En días pasados, releyendo a Gombrowicz, vi que decía que «Descartes tuvo miedo de las consecuencias terroríficas de sus ideas razonadoras (como me pasa a mí), e intentó —para atenuárselas a sí mismo— mostrar la realidad objetiva de Dios y, por tanto, de un mundo producto y creación de Dios» (en realidad, si no existe un Dios, la existencia se convierte en algo terrorífico y a nosotros en seres indefensos y anodinos ante la nada). Yo mismo, el día de ayer, investigando a Carl Gustav Jung, del cual creí haber leído una sentencia relacionada con el azar («no existe el azar: todo son, simplemente, las tramas presentadas por la vida»), me encontré con una expresión que me llamó la atención: Imago Dei. ¿Qué se entiende por imago dei en sus vertientes filosóficas más asequibles, me pregunte?

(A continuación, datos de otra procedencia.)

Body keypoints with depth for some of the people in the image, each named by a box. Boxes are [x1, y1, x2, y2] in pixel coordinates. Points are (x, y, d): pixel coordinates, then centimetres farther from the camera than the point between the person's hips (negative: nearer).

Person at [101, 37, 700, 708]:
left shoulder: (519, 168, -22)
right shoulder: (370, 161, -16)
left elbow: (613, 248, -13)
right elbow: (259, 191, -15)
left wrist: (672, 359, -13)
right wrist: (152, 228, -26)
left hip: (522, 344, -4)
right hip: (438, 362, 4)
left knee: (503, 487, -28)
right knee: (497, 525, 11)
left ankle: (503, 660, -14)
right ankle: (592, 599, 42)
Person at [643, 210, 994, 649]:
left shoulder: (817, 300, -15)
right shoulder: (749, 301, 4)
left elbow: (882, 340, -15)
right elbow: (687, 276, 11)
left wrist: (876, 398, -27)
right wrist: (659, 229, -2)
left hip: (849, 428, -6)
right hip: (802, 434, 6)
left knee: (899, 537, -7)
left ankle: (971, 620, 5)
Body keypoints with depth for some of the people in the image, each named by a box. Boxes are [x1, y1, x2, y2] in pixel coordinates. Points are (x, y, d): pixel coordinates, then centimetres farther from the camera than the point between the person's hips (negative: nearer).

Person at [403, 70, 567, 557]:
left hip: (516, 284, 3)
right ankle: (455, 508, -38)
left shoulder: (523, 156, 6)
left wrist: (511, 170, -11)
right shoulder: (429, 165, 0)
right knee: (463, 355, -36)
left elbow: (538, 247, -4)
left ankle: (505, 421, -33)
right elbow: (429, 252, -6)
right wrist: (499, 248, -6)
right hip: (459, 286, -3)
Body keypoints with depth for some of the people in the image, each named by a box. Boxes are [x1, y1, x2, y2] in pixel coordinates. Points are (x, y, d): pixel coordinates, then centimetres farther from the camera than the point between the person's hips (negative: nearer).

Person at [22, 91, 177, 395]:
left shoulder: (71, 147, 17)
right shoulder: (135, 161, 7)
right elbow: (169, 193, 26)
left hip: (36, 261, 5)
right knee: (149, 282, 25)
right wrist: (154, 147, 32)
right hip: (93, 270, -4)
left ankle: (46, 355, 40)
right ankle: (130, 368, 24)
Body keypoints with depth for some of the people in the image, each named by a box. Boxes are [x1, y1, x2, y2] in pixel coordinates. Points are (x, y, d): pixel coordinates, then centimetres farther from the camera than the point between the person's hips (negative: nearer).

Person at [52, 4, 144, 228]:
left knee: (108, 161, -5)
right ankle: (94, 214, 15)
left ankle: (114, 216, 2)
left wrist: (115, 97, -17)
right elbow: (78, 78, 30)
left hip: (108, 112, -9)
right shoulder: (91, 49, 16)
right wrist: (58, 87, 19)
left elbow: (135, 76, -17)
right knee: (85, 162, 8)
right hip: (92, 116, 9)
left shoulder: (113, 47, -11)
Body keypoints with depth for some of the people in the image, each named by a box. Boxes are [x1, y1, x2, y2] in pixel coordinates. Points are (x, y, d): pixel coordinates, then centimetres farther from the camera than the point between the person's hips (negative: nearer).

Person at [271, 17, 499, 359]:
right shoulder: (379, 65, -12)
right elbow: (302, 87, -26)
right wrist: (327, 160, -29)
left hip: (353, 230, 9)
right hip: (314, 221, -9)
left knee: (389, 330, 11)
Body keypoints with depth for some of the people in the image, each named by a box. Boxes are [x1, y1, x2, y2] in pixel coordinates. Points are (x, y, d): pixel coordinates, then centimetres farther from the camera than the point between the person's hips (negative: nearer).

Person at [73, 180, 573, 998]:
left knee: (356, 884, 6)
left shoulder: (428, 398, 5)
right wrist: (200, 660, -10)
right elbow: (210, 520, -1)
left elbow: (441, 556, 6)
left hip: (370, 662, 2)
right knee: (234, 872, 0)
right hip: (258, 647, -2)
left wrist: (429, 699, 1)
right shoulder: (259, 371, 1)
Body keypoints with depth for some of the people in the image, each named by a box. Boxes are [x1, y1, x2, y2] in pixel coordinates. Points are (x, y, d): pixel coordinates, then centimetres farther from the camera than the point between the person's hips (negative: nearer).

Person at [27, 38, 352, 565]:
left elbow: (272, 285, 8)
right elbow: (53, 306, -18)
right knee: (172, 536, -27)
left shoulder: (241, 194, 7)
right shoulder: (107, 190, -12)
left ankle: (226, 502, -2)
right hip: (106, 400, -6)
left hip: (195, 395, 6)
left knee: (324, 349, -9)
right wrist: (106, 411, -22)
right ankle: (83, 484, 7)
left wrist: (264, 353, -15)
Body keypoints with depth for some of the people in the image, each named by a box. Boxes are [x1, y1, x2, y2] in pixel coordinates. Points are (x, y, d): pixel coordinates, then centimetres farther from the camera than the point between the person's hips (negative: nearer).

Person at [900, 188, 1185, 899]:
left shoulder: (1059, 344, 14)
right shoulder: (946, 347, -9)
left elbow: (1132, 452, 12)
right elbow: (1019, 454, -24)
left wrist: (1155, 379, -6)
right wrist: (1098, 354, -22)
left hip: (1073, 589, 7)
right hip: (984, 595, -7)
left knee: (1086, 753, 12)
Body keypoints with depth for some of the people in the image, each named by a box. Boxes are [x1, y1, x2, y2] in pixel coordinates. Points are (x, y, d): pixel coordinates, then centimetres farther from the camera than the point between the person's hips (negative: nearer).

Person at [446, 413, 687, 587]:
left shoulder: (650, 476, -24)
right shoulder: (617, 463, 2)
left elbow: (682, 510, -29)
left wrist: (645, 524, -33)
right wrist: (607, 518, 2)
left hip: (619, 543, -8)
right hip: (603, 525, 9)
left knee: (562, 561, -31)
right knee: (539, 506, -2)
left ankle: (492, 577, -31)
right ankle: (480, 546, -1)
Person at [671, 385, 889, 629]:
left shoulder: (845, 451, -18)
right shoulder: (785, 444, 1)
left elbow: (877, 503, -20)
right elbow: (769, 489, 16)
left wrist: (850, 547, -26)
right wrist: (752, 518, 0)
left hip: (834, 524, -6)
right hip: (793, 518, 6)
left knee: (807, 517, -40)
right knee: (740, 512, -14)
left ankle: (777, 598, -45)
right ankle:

Acudí a mi primera «biblioteca» de consulta, Google (aunque despierte la sonrisa despectiva de los eruditos), y se me ofreció una diversidad de descripciones, la mayoría de las cuales referentes a la expresión bíblica, es decir: que estamos construidos «a imagen de Dios». Sin salirme de esta especificación (en realidad, no tiene otras), encontré unas cuantas expresiones que «filosofaban» obstinadamente en referencia a dicha afirmación bíblica. Pero hubo una que conmovió mi ser, que me hizo vibrar (no el artículo en sí, sino uno de los comentarios): En este comentarista no había énfasis, solo había naturalidad. Aseguraba que no había otra posibilidad: el universo tenía que haber sido construido por Alguien, y a nosotros nos hizo a su imagen: con la facultad de pensar, de crear, de admirar, de sentir, de inventar. Eso no puede hacerse por casualidad… Y esgrimía unos argumentos sencillos, convincentes, «sin vuelta de hoja», como se suele decir. En un principio yo mismo me sentí tocado, tambaleante: «Lo que él dice es cierto», me dije casi con lágrimas en los ojos, «y no es posible rebatirlo». Y en un principio me sentí emocionalmente tocado. Creí que había llegado la hora de mi conversión… Pero al día siguiente lo volví a leer y ya no me produjo la misma impresión… Se ve que mi temperamento en el momento de leerlo, ya no era el mismo. Ya no me convenció… Y es que se ve que todos somos en un momento dado lo que nuestras neuronas, lo que nuestro subconsciente, nuestro espíritu, nuestra alma, quieren que seamos. 
Ya ves, si no lo hubiera vuelto a leer, hoy sería otro.